CC: It’s hard to keep secret something you’re trying to propagate throughout the system. “Conspiracy theory” is a phrase that is one of the most brilliant executions in propaganda ever. People who talk about conspiracy theory are generally considered to be somewhat insane. The assumption is that things that go on happened naturally.”

TM: The Phoenix Project.

But conspiracy theorists are never able to connect the dots.

CC: Listen to the logic of what you said. You just proved it’s impossible to use that word [conspiracy]. If you weren’t so bright you’d think you weren’t. This is different, to change the meaning of words. It happens, it’s an old phenomenon. The effect of it is for a particular reason. Imagine you’re a Republican. Your job is to get elected. First you have to get people to vote against their own political interests. This is realized by people. The problem you have to solve is how to get people to vote against their other interests. It’s basically plan a vast marketing campaign.

Let’s get back to the Beats.

KN: If you listen to the work of these poets, you realize the highest value the poet appeals to is to question all things, everything, all structures, systems, and too look at things in new ways. That’s what poets do with words. They turn them around. Even though some of these men were very political. I think poetry is more than left or right—appealing to the highest spiritual values.

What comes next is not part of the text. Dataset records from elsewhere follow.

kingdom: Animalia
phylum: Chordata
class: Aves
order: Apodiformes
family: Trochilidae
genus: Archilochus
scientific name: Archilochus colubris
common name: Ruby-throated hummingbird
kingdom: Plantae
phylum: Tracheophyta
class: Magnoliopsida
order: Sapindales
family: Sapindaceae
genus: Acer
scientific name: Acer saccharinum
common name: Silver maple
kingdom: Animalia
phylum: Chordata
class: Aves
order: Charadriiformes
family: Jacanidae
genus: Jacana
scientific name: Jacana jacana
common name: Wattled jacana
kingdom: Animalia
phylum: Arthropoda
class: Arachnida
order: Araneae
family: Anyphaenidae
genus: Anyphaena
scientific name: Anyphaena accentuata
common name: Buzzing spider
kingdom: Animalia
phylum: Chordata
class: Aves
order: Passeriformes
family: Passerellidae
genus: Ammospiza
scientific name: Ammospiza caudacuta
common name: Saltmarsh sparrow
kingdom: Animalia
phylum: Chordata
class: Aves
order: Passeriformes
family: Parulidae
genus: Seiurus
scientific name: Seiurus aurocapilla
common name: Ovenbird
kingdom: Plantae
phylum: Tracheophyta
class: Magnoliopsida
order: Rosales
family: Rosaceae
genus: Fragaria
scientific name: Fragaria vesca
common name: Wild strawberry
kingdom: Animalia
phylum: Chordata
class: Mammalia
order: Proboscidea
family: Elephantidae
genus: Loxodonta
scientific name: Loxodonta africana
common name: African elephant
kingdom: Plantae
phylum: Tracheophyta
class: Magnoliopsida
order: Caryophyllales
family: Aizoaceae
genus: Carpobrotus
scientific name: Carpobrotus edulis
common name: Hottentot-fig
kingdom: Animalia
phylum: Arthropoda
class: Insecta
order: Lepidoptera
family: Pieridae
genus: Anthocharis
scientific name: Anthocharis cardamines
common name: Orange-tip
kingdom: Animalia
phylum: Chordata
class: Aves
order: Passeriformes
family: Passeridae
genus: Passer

LS: Ferlinghetti was a poet walking this high wire, trying to present beauty and to tell the truth at the same time. He’s this little Charlie Chaplin: truth comes flying in, his job is to catch truth and beauty.

Are you looking forward to the next performance this Sunday night [July 30 @ 9:30 PM at Zele’s in downtown Aspen]?

EF: It was really fun last week. Just to look out in the room and see a real cross-section in the community. Bob Rafelson was there, a Buddhist monk, teenagers. It’s a little different because we’re off-book, we’ve memorized the text. William Morabito is really in character as William Burroughs. I don’t look like Alan Ginsburg. He’s reading from his book of poems. Kim—we try to channel the poetry through us, this organic attachment to us. It’s different from your typical reading. And there’s a great bass player improvising with us.

LZ: Colin Corner from the Aspen Music Festival . He’s going on to the Minneapolis Symphony Orchestra.

EF: Next week my son is going for his college interview at Naropa. They have a Jack Kerouac School of Disembodied Poetics.

How would your father feel about that?

EF: I don’t think he’d be too happy, but I’m very happy about it.

TM: This was the emergence of East and West after World War II. It continues to this day to inspire.

Whose idea was it to do The Beats?

KN: It was an idea that Kent actually asked us, members of the Hudson Reed Ensemble, for something different to do during summertime.

KR: We’re without a venue, yet we’re trying to get out in the community. We’re doing Shakespeare Scenes Wednesday evening over behind the library. Just a guerrilla kind of theater in this town.

EF: It was so cool to be in here [Zele’s] and the place was jammed, to look up and hear people with their eyes closed listening to words.